06 agosto, 2012

Espicaçar



Hélder Fil­ipe Olino Pereira, da série O Desemprego tem um Rosto
© Daniel Rocha


Espicaçar
(revista 2, Público, 29.07.2012)

Dois dias inteirinhos a passar fotografias e nada. Nem uma para amostra. Horas e horas a correr nomes, sinopses, cartas de intenções, legendas, biliões de fotografias (mais coisa menos coisa) e nada. Ninguém mostrou o que estamos a viver agora. Hoje, ontem. Ou desde há um ano (mais coisa menos coisa), que foi quando a troika veio cá ver se era verdade, se aquele bocado de Tejo emoldurado pelo Cais das Colunas à tardinha ficava mesmo carimbado na pele e na memória.


Não se sabe ao certo se os troikanos ficaram encantados com as águas que já correram “para os meridianos do paraíso”. Até porque isto aqui, para além de estar a léguas-mil do paraíso, já não é só luz e rio, como escreveu José Cardoso Pires. O que se sabe é que Emilio Morenatti ficou perplexo com o nosso atavismo para vermos (e captarmos) aquilo que de mais importante se tem passado à frente dos nossos olhos - um tempo de crise e de desnorte. O presidente do júri que este ano atribuiu o Prémio de Fotojornalimo Estação Imagem|Mora, um batido repórter da AP, teve de ir embora antes de se conhecerem os vencedores. Mas na véspera de levantar voo registou em vídeo um recado onde lamentou não ter encontrado um único portfólio que corporizasse os sentimentos de angústia, de incerteza, de descrença e de resignação que se instalaram num quotidiano pardacento, num país às voltas com as contas da mercearia por pagar e com os bancos à perna a ameaçar arrombar a porta com o agente de execução. Morenatti perguntou “porquê?”. Por que é que as 452 almas que lhes enviaram fotografias deixaram de lado o retrato da crise que está mais do que instalada? Morenatti: “Os fotógrafos têm que fiscalizar a crise. Têm que fotografar o que se passa em frente às suas casas. É importante sair à rua e medir o que se passa”. E depois da pergunta, uma pequena provocação como quem põe com jeitinho uma pitada de sal numa ferida aberta: “É preciso não deixar que seja um fotógrafo estrangeiro a contar [primeiro] as histórias que acontecem no nosso país.”

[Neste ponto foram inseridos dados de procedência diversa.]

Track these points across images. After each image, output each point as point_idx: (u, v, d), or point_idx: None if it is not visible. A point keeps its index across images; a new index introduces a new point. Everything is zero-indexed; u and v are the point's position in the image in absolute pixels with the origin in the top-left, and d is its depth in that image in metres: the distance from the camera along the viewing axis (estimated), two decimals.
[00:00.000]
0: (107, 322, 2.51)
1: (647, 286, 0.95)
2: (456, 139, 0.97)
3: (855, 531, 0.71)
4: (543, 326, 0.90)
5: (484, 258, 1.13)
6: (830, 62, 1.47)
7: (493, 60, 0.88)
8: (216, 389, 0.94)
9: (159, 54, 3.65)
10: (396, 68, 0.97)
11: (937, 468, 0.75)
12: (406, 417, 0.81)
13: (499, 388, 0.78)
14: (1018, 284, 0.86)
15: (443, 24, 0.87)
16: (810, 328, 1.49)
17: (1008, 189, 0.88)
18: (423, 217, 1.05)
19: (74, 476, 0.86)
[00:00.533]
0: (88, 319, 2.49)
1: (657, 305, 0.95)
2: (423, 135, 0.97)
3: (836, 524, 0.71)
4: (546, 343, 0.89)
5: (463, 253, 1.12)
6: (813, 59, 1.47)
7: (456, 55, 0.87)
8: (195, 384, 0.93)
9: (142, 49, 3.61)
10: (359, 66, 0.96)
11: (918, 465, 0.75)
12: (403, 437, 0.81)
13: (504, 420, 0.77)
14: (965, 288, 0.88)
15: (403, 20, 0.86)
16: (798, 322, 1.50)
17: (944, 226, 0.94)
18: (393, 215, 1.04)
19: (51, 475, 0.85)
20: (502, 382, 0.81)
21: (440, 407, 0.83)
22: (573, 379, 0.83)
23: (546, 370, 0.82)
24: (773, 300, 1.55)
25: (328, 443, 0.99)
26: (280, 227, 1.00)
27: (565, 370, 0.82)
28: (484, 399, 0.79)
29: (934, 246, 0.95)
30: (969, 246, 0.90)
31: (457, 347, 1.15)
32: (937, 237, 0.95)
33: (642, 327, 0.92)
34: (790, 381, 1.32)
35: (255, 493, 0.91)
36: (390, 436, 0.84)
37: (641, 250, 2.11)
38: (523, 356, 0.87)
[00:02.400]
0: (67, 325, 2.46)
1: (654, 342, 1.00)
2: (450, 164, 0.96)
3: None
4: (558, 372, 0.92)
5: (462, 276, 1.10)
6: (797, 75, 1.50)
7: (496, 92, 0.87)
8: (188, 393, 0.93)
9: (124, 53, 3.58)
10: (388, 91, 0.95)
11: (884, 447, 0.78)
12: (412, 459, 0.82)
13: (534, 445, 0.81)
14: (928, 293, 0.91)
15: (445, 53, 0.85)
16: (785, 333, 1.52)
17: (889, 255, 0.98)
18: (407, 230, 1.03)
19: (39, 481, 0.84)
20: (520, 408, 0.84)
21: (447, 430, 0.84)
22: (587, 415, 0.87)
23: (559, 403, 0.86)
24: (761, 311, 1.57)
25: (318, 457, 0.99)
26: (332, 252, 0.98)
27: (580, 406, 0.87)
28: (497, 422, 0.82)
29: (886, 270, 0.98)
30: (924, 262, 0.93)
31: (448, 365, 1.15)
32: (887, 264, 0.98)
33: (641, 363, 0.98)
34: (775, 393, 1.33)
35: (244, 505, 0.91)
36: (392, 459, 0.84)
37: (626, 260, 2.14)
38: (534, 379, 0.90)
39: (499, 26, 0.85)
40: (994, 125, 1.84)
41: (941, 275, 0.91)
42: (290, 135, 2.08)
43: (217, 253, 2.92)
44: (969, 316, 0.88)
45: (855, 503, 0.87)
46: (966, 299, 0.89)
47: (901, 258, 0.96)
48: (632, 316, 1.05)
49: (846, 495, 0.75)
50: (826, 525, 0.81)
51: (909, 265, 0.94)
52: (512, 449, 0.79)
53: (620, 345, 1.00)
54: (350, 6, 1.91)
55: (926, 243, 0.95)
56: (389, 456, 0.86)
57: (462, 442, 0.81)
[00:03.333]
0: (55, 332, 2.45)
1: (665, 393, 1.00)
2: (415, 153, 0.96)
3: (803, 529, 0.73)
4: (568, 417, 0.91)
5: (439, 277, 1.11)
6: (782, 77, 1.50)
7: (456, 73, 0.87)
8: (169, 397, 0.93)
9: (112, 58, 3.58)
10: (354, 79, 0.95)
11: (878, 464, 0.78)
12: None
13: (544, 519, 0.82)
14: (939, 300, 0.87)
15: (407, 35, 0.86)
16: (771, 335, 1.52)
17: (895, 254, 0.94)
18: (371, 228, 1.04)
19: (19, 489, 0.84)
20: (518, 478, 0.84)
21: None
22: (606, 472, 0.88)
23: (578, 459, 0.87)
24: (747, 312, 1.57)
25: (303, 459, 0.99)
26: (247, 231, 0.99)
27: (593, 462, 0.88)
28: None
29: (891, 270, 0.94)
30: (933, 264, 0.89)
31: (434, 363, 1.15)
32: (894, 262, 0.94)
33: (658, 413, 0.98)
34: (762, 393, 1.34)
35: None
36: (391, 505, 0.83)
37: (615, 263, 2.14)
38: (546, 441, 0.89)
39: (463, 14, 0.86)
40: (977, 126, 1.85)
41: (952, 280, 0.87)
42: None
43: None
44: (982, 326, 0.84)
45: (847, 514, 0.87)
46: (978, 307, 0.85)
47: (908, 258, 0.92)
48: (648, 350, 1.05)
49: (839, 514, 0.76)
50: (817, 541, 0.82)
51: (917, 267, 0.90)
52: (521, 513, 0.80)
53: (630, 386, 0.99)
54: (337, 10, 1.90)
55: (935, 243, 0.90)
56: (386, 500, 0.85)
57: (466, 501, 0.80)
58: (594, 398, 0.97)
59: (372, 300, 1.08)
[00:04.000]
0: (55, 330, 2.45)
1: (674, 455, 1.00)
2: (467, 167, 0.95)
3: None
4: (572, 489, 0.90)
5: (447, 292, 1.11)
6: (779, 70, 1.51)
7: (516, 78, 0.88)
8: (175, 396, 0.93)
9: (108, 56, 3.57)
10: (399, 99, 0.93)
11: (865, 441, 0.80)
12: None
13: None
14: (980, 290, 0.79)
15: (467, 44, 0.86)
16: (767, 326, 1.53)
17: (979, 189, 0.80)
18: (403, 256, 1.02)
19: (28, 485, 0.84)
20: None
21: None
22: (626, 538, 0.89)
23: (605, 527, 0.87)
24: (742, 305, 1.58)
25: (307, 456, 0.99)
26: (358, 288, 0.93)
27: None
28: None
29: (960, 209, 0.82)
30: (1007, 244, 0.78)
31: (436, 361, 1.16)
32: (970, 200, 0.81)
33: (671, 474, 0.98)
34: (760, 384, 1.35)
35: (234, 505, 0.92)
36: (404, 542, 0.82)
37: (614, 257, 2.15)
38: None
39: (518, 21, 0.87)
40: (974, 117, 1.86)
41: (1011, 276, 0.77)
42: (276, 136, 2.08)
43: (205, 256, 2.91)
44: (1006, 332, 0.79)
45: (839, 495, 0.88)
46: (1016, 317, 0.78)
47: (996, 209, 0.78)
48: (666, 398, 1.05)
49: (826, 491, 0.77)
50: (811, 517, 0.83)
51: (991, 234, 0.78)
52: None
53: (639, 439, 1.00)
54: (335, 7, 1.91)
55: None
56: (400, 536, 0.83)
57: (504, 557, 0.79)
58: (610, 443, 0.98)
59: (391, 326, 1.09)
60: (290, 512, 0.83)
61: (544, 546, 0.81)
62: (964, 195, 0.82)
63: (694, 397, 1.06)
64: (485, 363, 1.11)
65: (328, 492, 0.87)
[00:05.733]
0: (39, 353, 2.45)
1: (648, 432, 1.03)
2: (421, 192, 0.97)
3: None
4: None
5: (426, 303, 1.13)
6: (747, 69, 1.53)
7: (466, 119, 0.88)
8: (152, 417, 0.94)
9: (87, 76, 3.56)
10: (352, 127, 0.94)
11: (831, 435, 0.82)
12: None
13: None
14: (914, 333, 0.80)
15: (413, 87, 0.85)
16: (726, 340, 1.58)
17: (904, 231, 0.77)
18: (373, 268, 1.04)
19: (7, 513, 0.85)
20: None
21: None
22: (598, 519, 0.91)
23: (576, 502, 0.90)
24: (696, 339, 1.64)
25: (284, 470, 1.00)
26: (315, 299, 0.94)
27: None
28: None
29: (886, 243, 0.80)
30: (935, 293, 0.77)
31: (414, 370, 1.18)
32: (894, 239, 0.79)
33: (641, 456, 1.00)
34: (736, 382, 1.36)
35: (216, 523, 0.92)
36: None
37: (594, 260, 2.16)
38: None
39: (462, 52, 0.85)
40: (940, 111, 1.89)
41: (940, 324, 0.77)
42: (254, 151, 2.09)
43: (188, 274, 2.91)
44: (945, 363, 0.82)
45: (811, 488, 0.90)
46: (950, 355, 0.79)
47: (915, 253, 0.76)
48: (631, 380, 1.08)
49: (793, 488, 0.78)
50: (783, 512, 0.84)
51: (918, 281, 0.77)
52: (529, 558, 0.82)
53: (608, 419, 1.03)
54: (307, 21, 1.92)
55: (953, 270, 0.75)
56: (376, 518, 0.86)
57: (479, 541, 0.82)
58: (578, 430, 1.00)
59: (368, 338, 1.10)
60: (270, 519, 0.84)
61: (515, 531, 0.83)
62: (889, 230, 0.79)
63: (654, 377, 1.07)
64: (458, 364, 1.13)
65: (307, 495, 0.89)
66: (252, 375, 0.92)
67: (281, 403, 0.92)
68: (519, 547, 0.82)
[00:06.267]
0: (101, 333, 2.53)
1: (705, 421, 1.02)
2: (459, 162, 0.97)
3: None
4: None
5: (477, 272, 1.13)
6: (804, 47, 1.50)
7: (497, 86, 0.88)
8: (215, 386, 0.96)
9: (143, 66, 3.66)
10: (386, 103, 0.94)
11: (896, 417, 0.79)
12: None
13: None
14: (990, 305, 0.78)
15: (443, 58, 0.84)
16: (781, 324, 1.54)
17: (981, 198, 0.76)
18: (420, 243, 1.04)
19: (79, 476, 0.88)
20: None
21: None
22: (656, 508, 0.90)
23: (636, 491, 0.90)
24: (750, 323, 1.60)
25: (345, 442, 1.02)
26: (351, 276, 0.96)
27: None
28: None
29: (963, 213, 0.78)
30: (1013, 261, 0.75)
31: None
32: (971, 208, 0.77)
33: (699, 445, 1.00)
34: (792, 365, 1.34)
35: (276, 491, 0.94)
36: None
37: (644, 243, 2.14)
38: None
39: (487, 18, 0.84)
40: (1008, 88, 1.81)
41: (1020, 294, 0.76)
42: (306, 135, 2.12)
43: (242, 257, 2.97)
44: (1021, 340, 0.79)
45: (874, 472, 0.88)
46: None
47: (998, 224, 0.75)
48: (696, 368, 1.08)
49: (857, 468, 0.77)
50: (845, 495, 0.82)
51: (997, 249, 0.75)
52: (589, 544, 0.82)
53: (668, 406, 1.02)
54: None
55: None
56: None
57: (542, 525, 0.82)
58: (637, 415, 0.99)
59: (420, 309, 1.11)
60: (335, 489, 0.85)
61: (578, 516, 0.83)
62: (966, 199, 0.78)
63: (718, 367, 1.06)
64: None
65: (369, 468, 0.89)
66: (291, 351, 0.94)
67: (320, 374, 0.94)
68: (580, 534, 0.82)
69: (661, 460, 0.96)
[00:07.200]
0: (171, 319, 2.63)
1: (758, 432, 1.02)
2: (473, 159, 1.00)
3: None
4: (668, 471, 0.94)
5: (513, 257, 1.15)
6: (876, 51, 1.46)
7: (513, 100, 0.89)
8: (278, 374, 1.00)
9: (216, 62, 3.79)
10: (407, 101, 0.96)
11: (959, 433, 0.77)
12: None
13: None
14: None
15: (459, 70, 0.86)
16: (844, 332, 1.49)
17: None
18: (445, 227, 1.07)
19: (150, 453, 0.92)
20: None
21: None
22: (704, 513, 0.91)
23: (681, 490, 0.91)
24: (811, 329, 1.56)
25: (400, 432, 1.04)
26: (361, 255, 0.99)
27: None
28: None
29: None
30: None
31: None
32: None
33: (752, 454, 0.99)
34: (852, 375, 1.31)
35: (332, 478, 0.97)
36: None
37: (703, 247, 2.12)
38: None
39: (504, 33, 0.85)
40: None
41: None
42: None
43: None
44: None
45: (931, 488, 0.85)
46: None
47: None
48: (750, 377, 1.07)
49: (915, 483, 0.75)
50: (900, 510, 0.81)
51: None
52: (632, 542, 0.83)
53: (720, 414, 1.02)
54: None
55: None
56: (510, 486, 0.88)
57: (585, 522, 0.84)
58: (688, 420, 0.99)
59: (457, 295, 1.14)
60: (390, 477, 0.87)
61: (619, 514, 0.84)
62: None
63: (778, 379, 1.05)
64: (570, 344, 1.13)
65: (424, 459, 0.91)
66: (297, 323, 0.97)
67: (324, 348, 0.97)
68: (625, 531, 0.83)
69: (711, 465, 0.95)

O puxão de orelhas valeu a pena. Não sei se por orgulho ferido ou se por sentido de urgência e de dever uns quantos deitaram mãos à obra, na mais nobre tradição das missões fotográficas que sempre acompanhou a caminhada histórica da fotografia. O projecto 12.12.12, que se deu a conhecer recentemente, agrupa gente da fotografia e da escrita e promete um diálogo cruzado lá para Dezembro (livro e exposição), um balanço de doze meses de “cobertura nacional da crise”. Aqui ao meu lado no jornal, Daniel Rocha decidiu começar simbolicamente no dia 1 de Maio um trabalho que pretende dar rosto aos números do desemprego. Durante um ano, publicará um retrato por dia num blogue. Olhares que não são ilustração. Existem mesmo. São 819 mil desempregados. Existem e têm rostos. E têm olhares, que podem chegar ao olhar de quem decide. Como dardos. Para espicaçar.